Now and then, someone will tweet about how I must never have been a true Kings fan since I gave it up now, as a decade of doom mounts. What a nightmarish view of fandom, that unless you’re willing to absorb infinite, eternal despair you are faking it! The world is suffering enough without fake-ass purity tests around hobbies. And that’s the key here: do you view your fandom as an identity or as a hobby? That’s the transition I’ve made. That’s where so many fans who can’t rattle off the 2007 opening night starting lineup but wear the ballcap or the T-shirt live. Having it as your identity is totally fine provided that doesn’t lead you to police the fandom, to determine who is good enough to be granted admission to the happy times when misery lifts for the team.
As someone who wore his fandom like a second skin before and wears it like a hat now, I can tell you that being a fair-weather fan is a totally valid way to experience sports.

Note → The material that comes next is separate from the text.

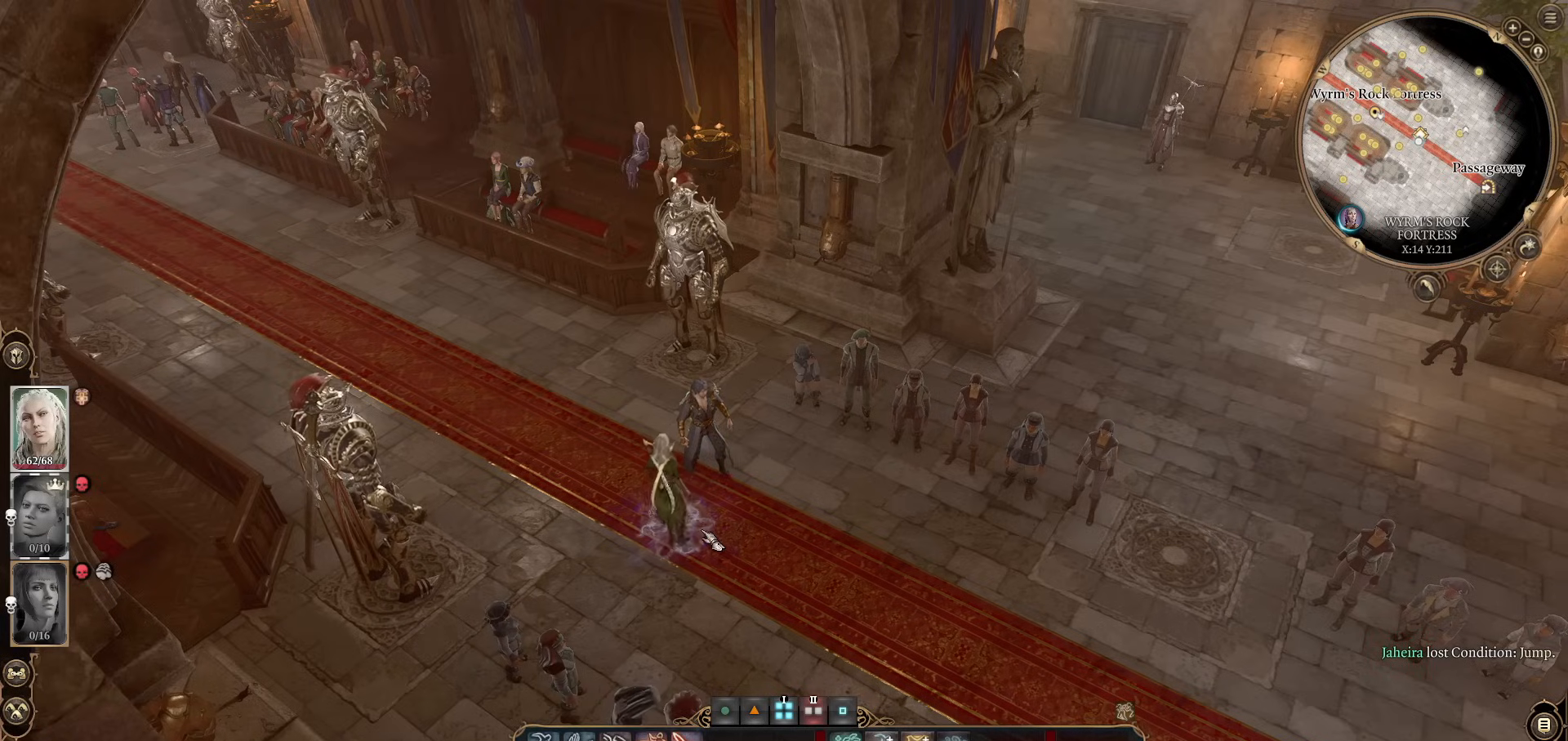
{"keys": [], "mouse": [], "events": [[334, "mouse_left", "down"], [484, "mouse_left", "up"]]}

In fact, if your team is as punishing to your psyche as the Kings have been to their fans, I recommend it!
In fact, if you’re interested in conversion, let the coronavirus shutdown ween you off of obsessive fandom. Allow this break to detach your fandom identity from your corpus and make that team earn your loyalty not through mere continued existence but through success or good works or the creation of happiness. You don’t owe anything to the Knicks, the Browns, the Mariners, the Liberty, Arsenal, Georgia football, the Mets, the Kings, the Hornets, the Jaguars, UCLA basketball, the Sharks or the senior United States Men’s Soccer Team. You can make them try to earn your fandom and spare yourself little miseries when they continue to fail to do so.
The pull of nostalgia and identity and, in many cases, herd fandom and geography are strong. I completely understand and respect those who can’t shed the skin. For those of you who remain all-weather fans, godspeed.